If you missed Part I, check here.
Dan Thompson’s arguments in Discovering Hidden Treasures are largely on point, even if he evidently hasn’t bought a starter home in some time. The hopefully titled American Recovery and Reinvestment Act is indeed a dismal failure. Our elected federal representatives spend an obscene and unsustainable amount of money. Health care isn’t so important that bureaucrats need to keep it out of the hands of profit-seekers; rather, it’s so important that profit-seekers need to keep it as far as possible from bureaucrats. If you tax people for making a lot of money, they’ll respond to the incentive by working less or moving to a more favorable jurisdiction, thus defeating the purpose of increasing their taxes in the first place.
Thompson speculates: what if our elected representatives decide that maybe 401(k)s, the tax-free boon that so many of us are counting on for retirement, should be taxed after all? Will a government really stay that true to its word – especially when that word was given to the citizenry by an almost entirely different set of politicians from a generation ago? The book’s first worthwhile sentence appears at the quarter turn:
Most families and business owners make financial decisions out of necessity rather than preparation.
That’s in the middle of a tangential reference to Thompson’s career as a competitive water skier. He follows it up with his first piece of non-obvious advice, which is not to fixate on rate of return.
Huh? Why the hell not? What should I care about if not this?
He gets to this in due time…but even the fun of pointing out examples of the author’s inability to write gets old after a while. Thompson points out that when people retire, they should earn money from their investments rather than from working. Well, thanks for that.
Thompson intermittently inserts more stories about his childhood throughout the book, presumably to give a dry topic a human face. But the stories are dreadful. No one cares what vegetable he hated as a kid. His arguments often start off logically; e.g. Social Security won’t be there for you, so you need to invest for your own retirement. But then he tells us that standard retirement plans – 401(k)s, IRAs – are bad.
Huh?
He argues that retirement plans are bad because the people invested in them assume that
- they’ll grow
- when you start drawing from them, you won’t be in a punitive tax bracket.

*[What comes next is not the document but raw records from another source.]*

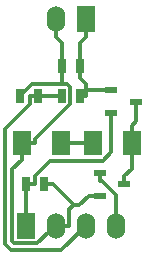
<source format=gtl>
G04 (created by PCBNEW (2013-mar-13)-testing) date Tue 11 Feb 2014 03:56:14 PM CET*
%MOIN*%
G04 Gerber Fmt 3.4, Leading zero omitted, Abs format*
%FSLAX34Y34*%
G01*
G70*
G90*
G04 APERTURE LIST*
%ADD10C,0.005906*%
%ADD11R,0.025000X0.045000*%
%ADD12R,0.060000X0.080000*%
%ADD13R,0.060000X0.086600*%
%ADD14O,0.060000X0.086600*%
%ADD15R,0.039400X0.023600*%
%ADD16C,0.011811*%
G04 APERTURE END LIST*
G54D10*
G54D11*
X58174Y-37204D03*
X57574Y-37204D03*
X56796Y-37204D03*
X56196Y-37204D03*
X58174Y-36220D03*
X57574Y-36220D03*
X56392Y-40157D03*
X56992Y-40157D03*
G54D12*
X59901Y-38779D03*
X58601Y-38779D03*
X57539Y-38779D03*
X56239Y-38779D03*
G54D13*
X58374Y-34645D03*
G54D14*
X57374Y-34645D03*
G54D13*
X56374Y-41535D03*
G54D14*
X57374Y-41535D03*
X58374Y-41535D03*
X59374Y-41535D03*
G54D15*
X58835Y-39782D03*
X59667Y-40157D03*
X58835Y-40532D03*
X59229Y-37026D03*
X60061Y-37401D03*
X59229Y-37776D03*
G54D16*
X56796Y-37204D02*
X57574Y-37204D01*
X56511Y-37488D02*
X56511Y-37204D01*
X55692Y-38308D02*
X56511Y-37488D01*
X55692Y-42143D02*
X55692Y-38308D01*
X55900Y-42351D02*
X55692Y-42143D01*
X57558Y-42351D02*
X55900Y-42351D01*
X58374Y-41535D02*
X57558Y-42351D01*
X56796Y-37204D02*
X56511Y-37204D01*
X59374Y-40528D02*
X59374Y-41535D01*
X58905Y-40059D02*
X59374Y-40528D01*
X58835Y-40059D02*
X58905Y-40059D01*
X58835Y-39782D02*
X58835Y-40059D01*
X56374Y-41535D02*
X56374Y-40943D01*
X56392Y-40924D02*
X56392Y-40157D01*
X56374Y-40943D02*
X56392Y-40924D01*
X56677Y-39873D02*
X56677Y-40157D01*
X57174Y-39376D02*
X56677Y-39873D01*
X58951Y-39376D02*
X57174Y-39376D01*
X59229Y-39098D02*
X58951Y-39376D01*
X59229Y-37776D02*
X59229Y-39098D01*
X56392Y-40157D02*
X56677Y-40157D01*
X57374Y-34645D02*
X57374Y-35237D01*
X56239Y-38779D02*
X56698Y-38779D01*
X57574Y-35437D02*
X57574Y-36220D01*
X57374Y-35237D02*
X57574Y-35437D01*
X57574Y-36220D02*
X57574Y-36820D01*
X57764Y-36820D02*
X57574Y-36820D01*
X57858Y-36913D02*
X57764Y-36820D01*
X57858Y-37495D02*
X57858Y-36913D01*
X56698Y-38654D02*
X57858Y-37495D01*
X56698Y-38779D02*
X56698Y-38654D01*
X56580Y-36820D02*
X56196Y-37204D01*
X57574Y-36820D02*
X56580Y-36820D01*
X57374Y-41535D02*
X57144Y-41535D01*
X55914Y-39663D02*
X56239Y-39338D01*
X55914Y-42056D02*
X55914Y-39663D01*
X55986Y-42127D02*
X55914Y-42056D01*
X56756Y-42127D02*
X55986Y-42127D01*
X57144Y-41740D02*
X56756Y-42127D01*
X57144Y-41535D02*
X57144Y-41740D01*
X56239Y-38779D02*
X56239Y-39338D01*
X57374Y-41535D02*
X57833Y-41535D01*
X58835Y-40532D02*
X58479Y-40532D01*
X56992Y-40157D02*
X57277Y-40157D01*
X57833Y-40997D02*
X57833Y-41535D01*
X57975Y-40855D02*
X57833Y-40997D01*
X58156Y-40855D02*
X57975Y-40855D01*
X58479Y-40532D02*
X58156Y-40855D01*
X57975Y-40855D02*
X57277Y-40157D01*
X57539Y-38779D02*
X58601Y-38779D01*
X59901Y-39646D02*
X59667Y-39880D01*
X59901Y-38779D02*
X59901Y-39646D01*
X59667Y-40157D02*
X59667Y-39880D01*
X60061Y-38060D02*
X59901Y-38220D01*
X60061Y-37401D02*
X60061Y-38060D01*
X59901Y-38779D02*
X59901Y-38220D01*
X58374Y-34645D02*
X58374Y-35237D01*
X58174Y-35437D02*
X58174Y-36220D01*
X58374Y-35237D02*
X58174Y-35437D01*
X58174Y-37204D02*
X58380Y-37204D01*
X58174Y-36220D02*
X58174Y-36604D01*
X59229Y-37026D02*
X58380Y-37026D01*
X58380Y-37204D02*
X58380Y-37026D01*
X58380Y-36811D02*
X58174Y-36604D01*
X58380Y-37026D02*
X58380Y-36811D01*
M02*

</source>
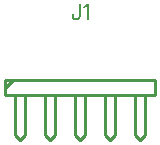
<source format=gbr>
G04 DipTrace 2.3.1.0*
%INTopSilk.gbr*%
%MOIN*%
%ADD10C,0.0098*%
%ADD21C,0.0077*%
%FSLAX44Y44*%
G04*
G70*
G90*
G75*
G01*
%LNTopSilk*%
%LPD*%
X11308Y11940D2*
D10*
Y12441D1*
Y11940D2*
X16308D1*
Y12441D1*
X11308Y12191D2*
X11558Y12441D1*
X11643Y10608D2*
Y11940D1*
Y10608D2*
X11808Y10441D1*
X11973Y10608D1*
Y11940D1*
X12643Y10608D2*
Y11940D1*
Y10608D2*
X12808Y10441D1*
X12973Y10608D1*
Y11940D1*
X13643Y10608D2*
Y11940D1*
Y10608D2*
X13808Y10441D1*
X13973Y10608D1*
Y11940D1*
X14643Y10608D2*
Y11940D1*
Y10608D2*
X14808Y10441D1*
X14973Y10608D1*
Y11940D1*
X15643Y10608D2*
Y11940D1*
Y10608D2*
X15808Y10441D1*
X15973Y10608D1*
Y11940D1*
X11308Y12441D2*
X16308D1*
X13790Y14969D2*
D21*
Y14586D1*
X13767Y14515D1*
X13742Y14491D1*
X13695Y14466D1*
X13647D1*
X13599Y14491D1*
X13575Y14515D1*
X13551Y14586D1*
Y14634D1*
X13945Y14873D2*
X13993Y14897D1*
X14065Y14968D1*
Y14466D1*
M02*

</source>
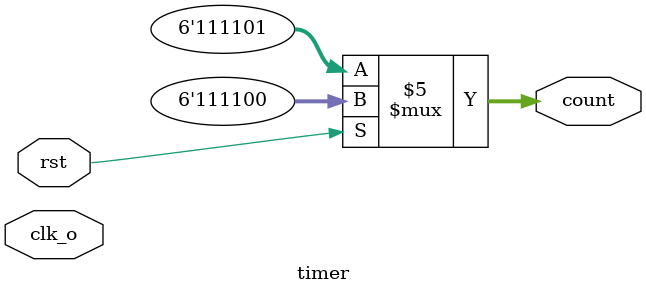
<source format=v>
`timescale 1ns / 1ps


module timer(
    input clk_o,
    input rst,
    output reg [5:0] count
    );
    always @(clk_o)
    begin
    count = 6'b111100;
    if(rst == 1)
        count <= 6'b111100;
    else
        count <= count + 1;
    end
endmodule

</source>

He adds that mutual fund companies will screw you by assuming you’re too lazy or incompetent to do the math. They’ll claim that a 10% annual return followed by a -10% return is a 0% return, rather than the -1% return it really is. Thompson maintains that you shouldn’t finance anything, e.g. a truck, that’s going to depreciate. (Agreed. As we say here at Control Your Cash, buy assets and sell liabilities. But good Lord, does it take Thompson a while to get there.)
To build wealth, Thompson recommends you create a “private banking system”, which is a roundabout way of saying (we think) incorporate and pay yourself first.
In the second half of Discovering Hidden Treasures he touts the financial metric of Economic Value Added, which is just after-tax profit less cost of capital. Thompson says EVA is important because when a business or person subtracts capital from profit, it forces him/her/it to put every dollar to work. If your capital isn’t earning you interest, put it somewhere where it will.
Finally, almost 2/3 of the way through, Thompson has all the answers for where to put your money. Someplace better than a retirement plan (see above.) Someplace better than a bank, which charges interest. His perfect vehicle for stashing your money?
Mother-loving whole life insurance.
It’s at this point that we’d have felt cheated had we paid for our review copy of Discovering Hidden Treasures. See the previous post for why whole life insurance is a waste of money.
The most entertaining line of the book:
If you take 1000 people from birth to death, 75% are still alive at age 65. So it would be safe to say that statistically speaking 3 out of 4 people will die after age 65.
Wait, how do you figure?
Notes for the author. This is not a comprehensive list:
- It’s “midst”, not “mist” (p. 11)
- principles/principals? Seriously? This confuses you? (p. 26)
- a plural noun don’t takes a singular verb. (all over)
- if something’s “unprecedented”, you don’t need to tell us it’s “never been seen before” (p. 28)
- for the love of God, when you type “$” you don’t have to write out the word “dollars”. Never. Ever. In English, we even call that handy typographical marvel the “dollar sign”. It has “dollar” in it! (everywhere)
- a thing can’t be “very unique”. It’s either unique or it isn’t.
- Roth IRAs aren’t capitalized. Well, the IRA part is but the Roth isn’t. (p. 35) It’s a guy’s name, not an acronym.
- saying that a particular URL “can be found on the web” and including the “www” doesn’t exactly paint you as tech-savvy.
- things don’t “yo-yo up and down”. The verb “yo-yo” implies the direction the thing takes.
- question marks end questions. Periods end statements. (p. 53)
- using “needs” as a noun is all sorts of douchey. (throughout)
- You can get something free (of charge.) You can get it for nothing. You can’t get it “for free.”
- And above all, passages are slowed down by use of the passive voice. (See what was done there by us?)